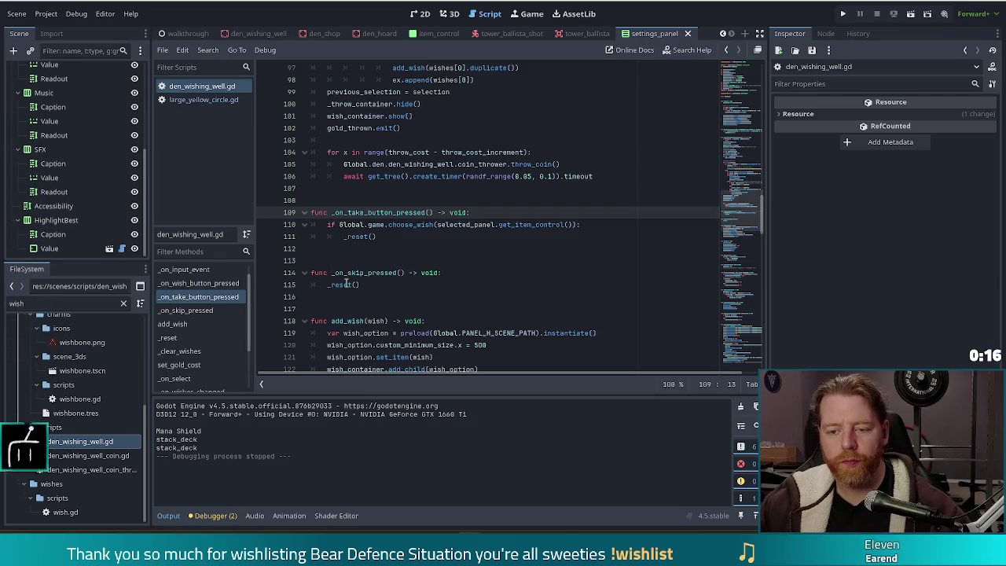
Examine _on_wish_button_pressed and its ignore_cost parameter on line 62.
click(211, 283)
click(391, 225)
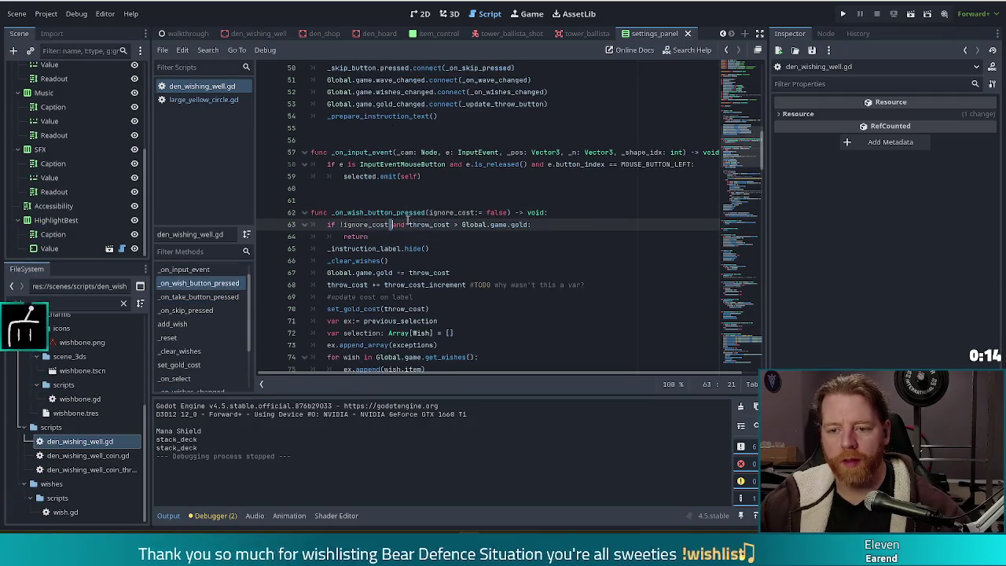
scroll(403, 217, down, 3)
click(401, 212)
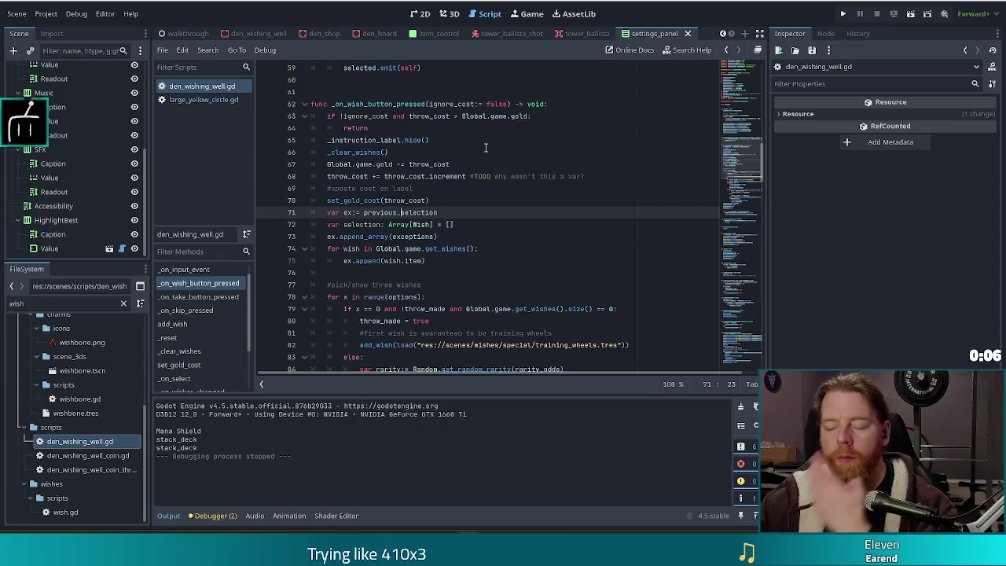
click(380, 151)
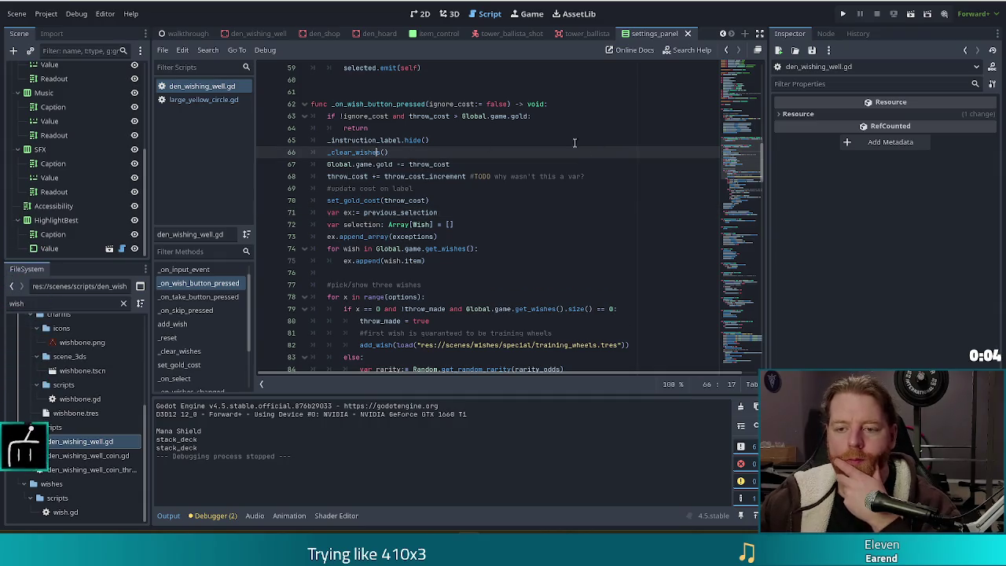
click(467, 103)
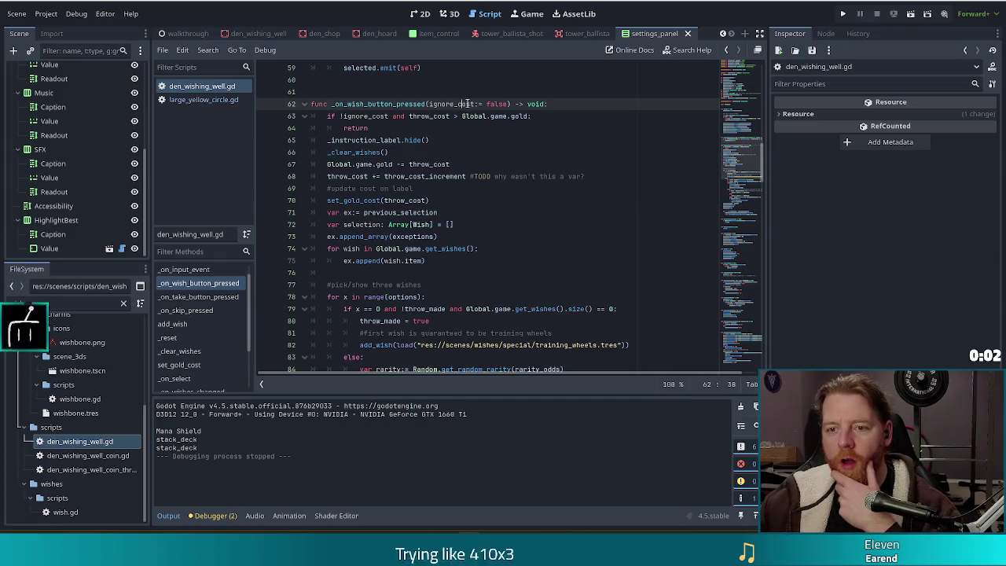
mouse_move(495, 103)
mouse_down()
mouse_move(446, 104)
mouse_move(510, 104)
mouse_up()
click(437, 105)
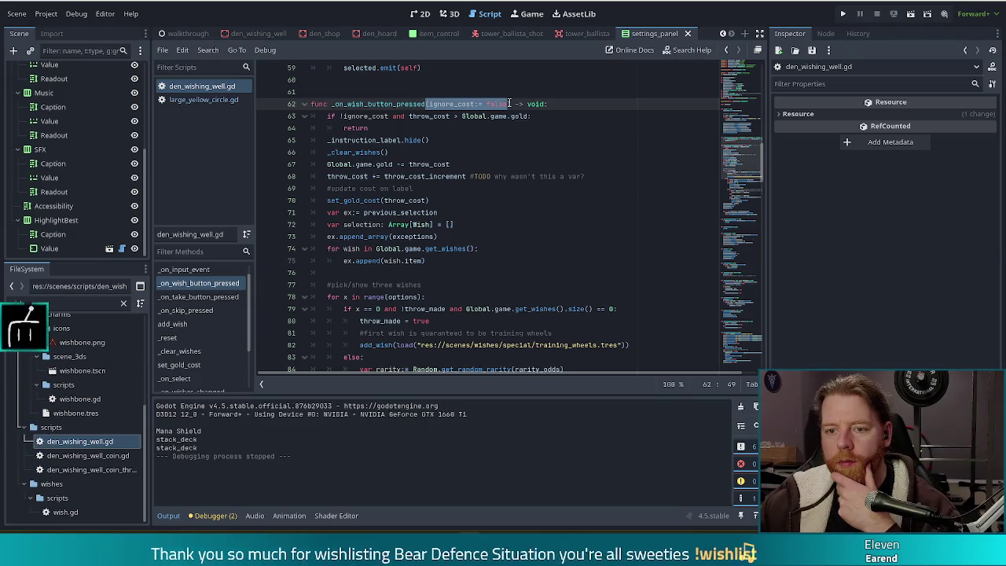
click(452, 177)
click(510, 103)
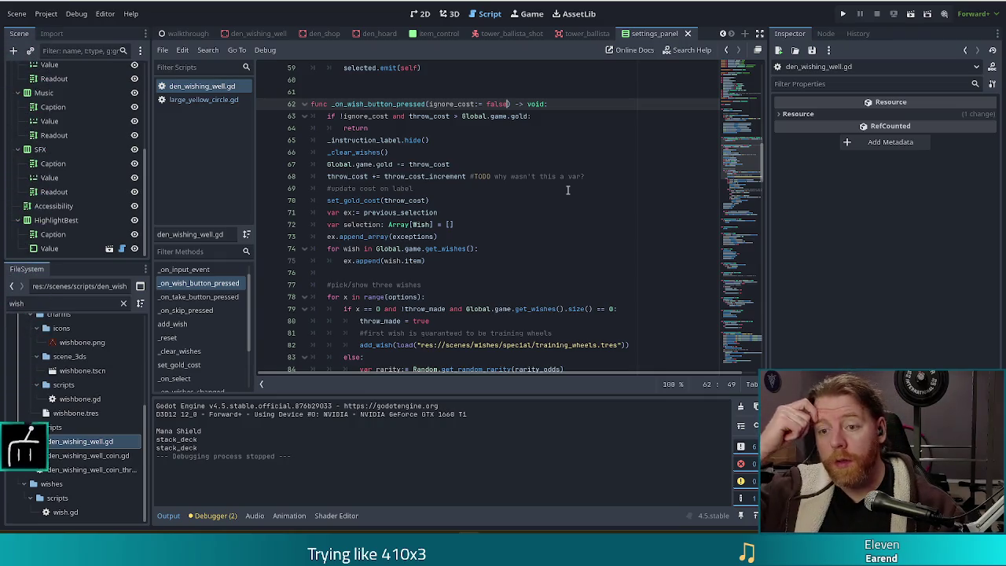
Add a 'large:= false' parameter to the wish button function on line 62.
text(, large:= false)
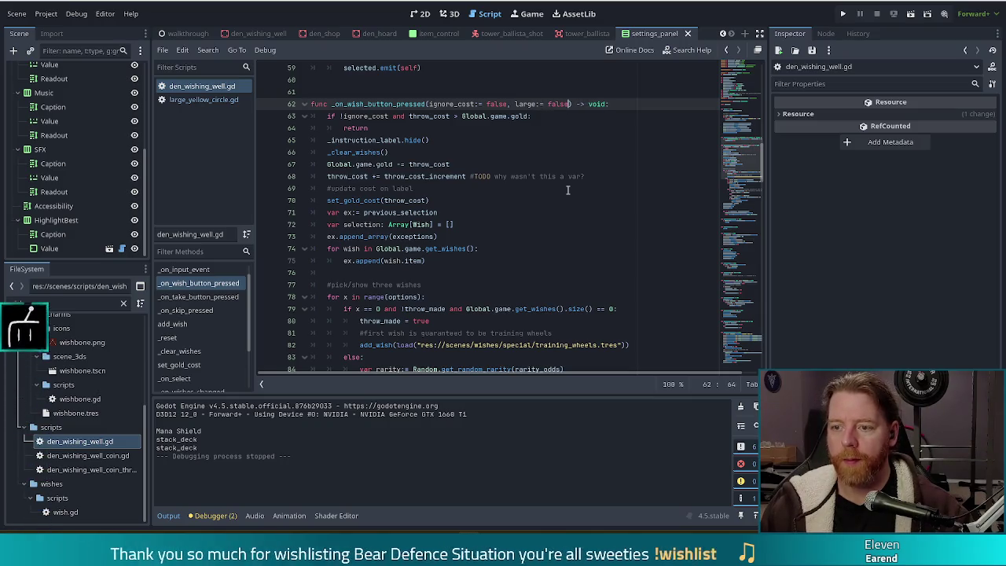
click(495, 164)
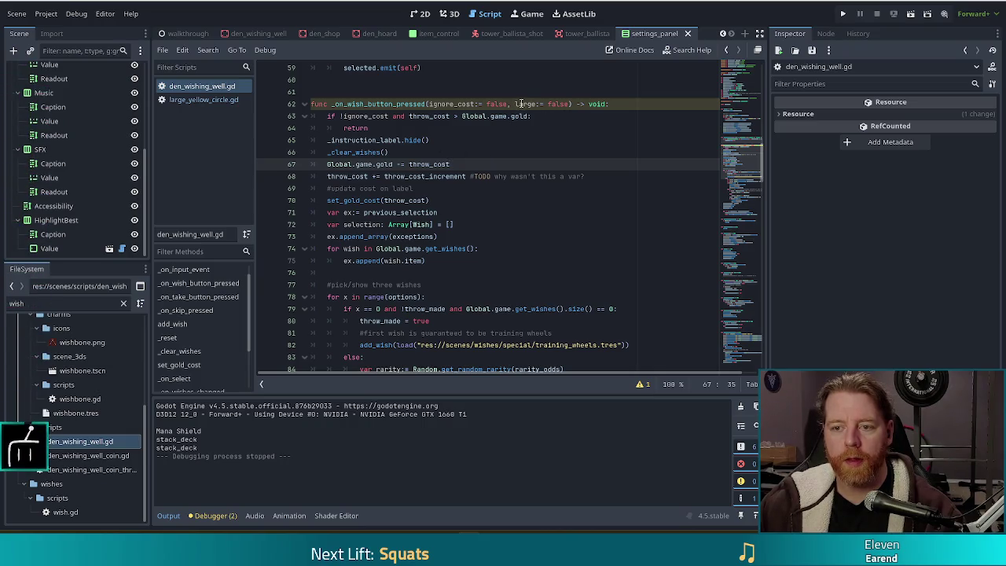
click(331, 104)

=====

Assignment -
Nothing but the lines from the one holding "mouse_move(510, 104)" through the final line of the entries should be retyped, exactly as they stand and without pictures.

Result -
mouse_move(510, 104)
mouse_up()
click(437, 105)
click(452, 177)
click(510, 103)
Add a 'large:= false' parameter to the wish button function on line 62.
text(, large:= false)
click(495, 164)
click(331, 104)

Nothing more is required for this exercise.